Try it
In how many lines of the records below does the word "Nicolas" appear? Answer with the number alone.

Data for processing
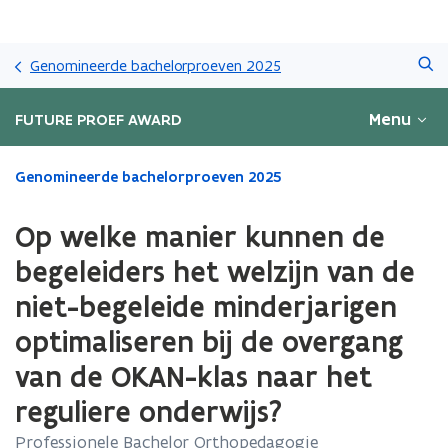
Overslaan
Zoeken
en
Genomineerde bachelorproeven 2025
naar
de
Menu
FUTURE PROEF AWARD
inhoud
gaan
Gedaan
Genomineerde bachelorproeven 2025
met
laden.
Op welke manier kunnen de
U
bevindt
begeleiders het welzijn van de
zich
niet-begeleide minderjarigen
op:
Op
optimaliseren bij de overgang
welke
manier
van de OKAN-klas naar het
kunnen
reguliere onderwijs?
de
begeleiders
Professionele Bachelor Orthopedagogie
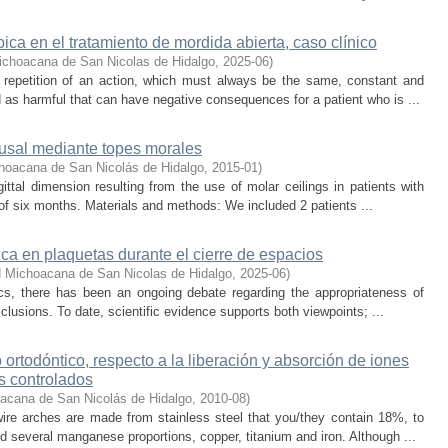
pica en el tratamiento de mordida abierta, caso clínico
ichoacana de San Nicolas de Hidalgo
,
2025-06
)
epetition of an action, which must always be the same, constant and
d as harmful that can have negative consequences for a patient who is ...
clusal mediante topes morales
hoacana de San Nicolás de Hidalgo
,
2015-01
)
ttal dimension resulting from the use of molar ceilings in patients with
 of six months. Materials and methods: We included 2 patients ...
rica en plaquetas durante el cierre de espacios
d Michoacana de San Nicolas de Hidalgo
,
2025-06
)
ics, there has been an ongoing debate regarding the appropriateness of
clusions. To date, scientific evidence supports both viewpoints; ...
 ortodóntico, respecto a la liberación y absorción de iones
s controlados
acana de San Nicolás de Hidalgo
,
2010-08
)
ire arches are made from stainless steel that you/they contain 18%, to
several manganese proportions, copper, titanium and iron. Although ...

The completed task
2